- Supplied records
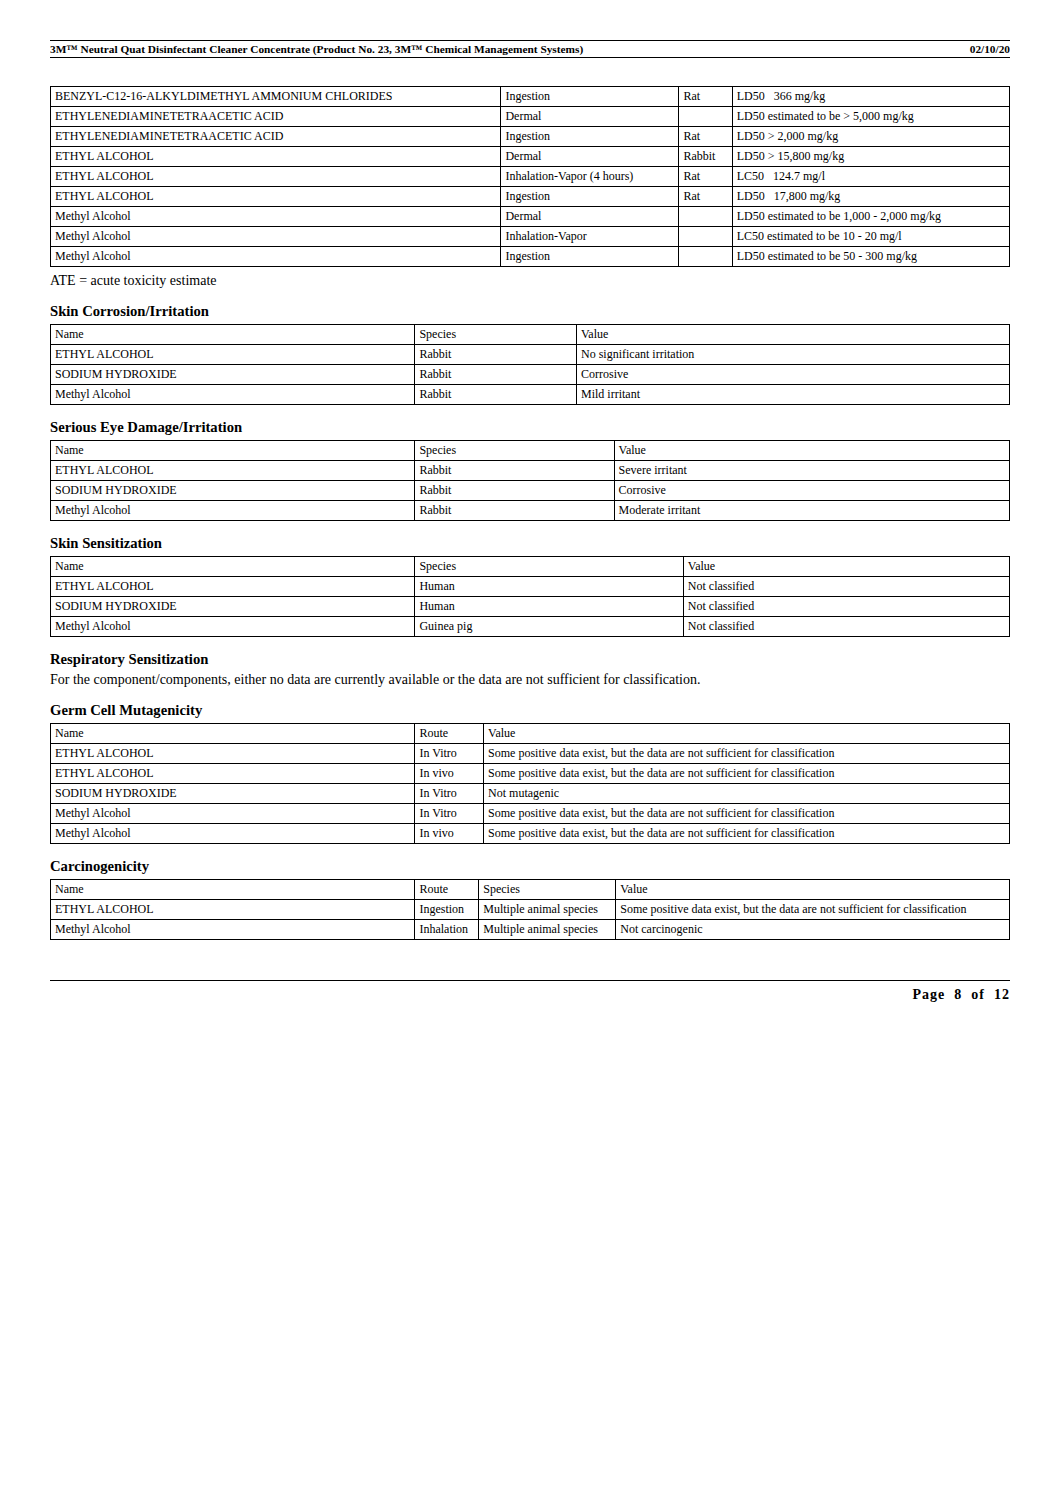3M™ Neutral Quat Disinfectant Cleaner Concentrate (Product No. 23, 3M™ Chemical Management Systems) 02/10/20
| BENZYL-C12-16-ALKYLDIMETHYL AMMONIUM CHLORIDES | Ingestion | Rat | LD50 366 mg/kg |
| ETHYLENEDIAMINETETRAACETIC ACID | Dermal | | LD50 estimated to be > 5,000 mg/kg |
| ETHYLENEDIAMINETETRAACETIC ACID | Ingestion | Rat | LD50 > 2,000 mg/kg |
| ETHYL ALCOHOL | Dermal | Rabbit | LD50 > 15,800 mg/kg |
| ETHYL ALCOHOL | Inhalation-Vapor (4 hours) | Rat | LC50 124.7 mg/l |
| ETHYL ALCOHOL | Ingestion | Rat | LD50 17,800 mg/kg |
| Methyl Alcohol | Dermal | | LD50 estimated to be 1,000 - 2,000 mg/kg |
| Methyl Alcohol | Inhalation-Vapor | | LC50 estimated to be 10 - 20 mg/l |
| Methyl Alcohol | Ingestion | | LD50 estimated to be 50 - 300 mg/kg |
ATE = acute toxicity estimate
Skin Corrosion/Irritation
| Name | Species | Value |
| --- | --- | --- |
| ETHYL ALCOHOL | Rabbit | No significant irritation |
| SODIUM HYDROXIDE | Rabbit | Corrosive |
| Methyl Alcohol | Rabbit | Mild irritant |
Serious Eye Damage/Irritation
| Name | Species | Value |
| --- | --- | --- |
| ETHYL ALCOHOL | Rabbit | Severe irritant |
| SODIUM HYDROXIDE | Rabbit | Corrosive |
| Methyl Alcohol | Rabbit | Moderate irritant |
Skin Sensitization
| Name | Species | Value |
| --- | --- | --- |
| ETHYL ALCOHOL | Human | Not classified |
| SODIUM HYDROXIDE | Human | Not classified |
| Methyl Alcohol | Guinea pig | Not classified |
Respiratory Sensitization
For the component/components, either no data are currently available or the data are not sufficient for classification.
Germ Cell Mutagenicity
| Name | Route | Value |
| --- | --- | --- |
| ETHYL ALCOHOL | In Vitro | Some positive data exist, but the data are not sufficient for classification |
| ETHYL ALCOHOL | In vivo | Some positive data exist, but the data are not sufficient for classification |
| SODIUM HYDROXIDE | In Vitro | Not mutagenic |
| Methyl Alcohol | In Vitro | Some positive data exist, but the data are not sufficient for classification |
| Methyl Alcohol | In vivo | Some positive data exist, but the data are not sufficient for classification |
Carcinogenicity
| Name | Route | Species | Value |
| --- | --- | --- | --- |
| ETHYL ALCOHOL | Ingestion | Multiple animal species | Some positive data exist, but the data are not sufficient for classification |
| Methyl Alcohol | Inhalation | Multiple animal species | Not carcinogenic |
Page 8 of 12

- Task prompt
The expected output is a verbatim retyping of each line from the one with "Not carcinogenic |" to the end of the listing above, with both end lines kept and nothing added.

- Answer for this exercise
| Methyl Alcohol | Inhalation | Multiple animal species | Not carcinogenic |
Page 8 of 12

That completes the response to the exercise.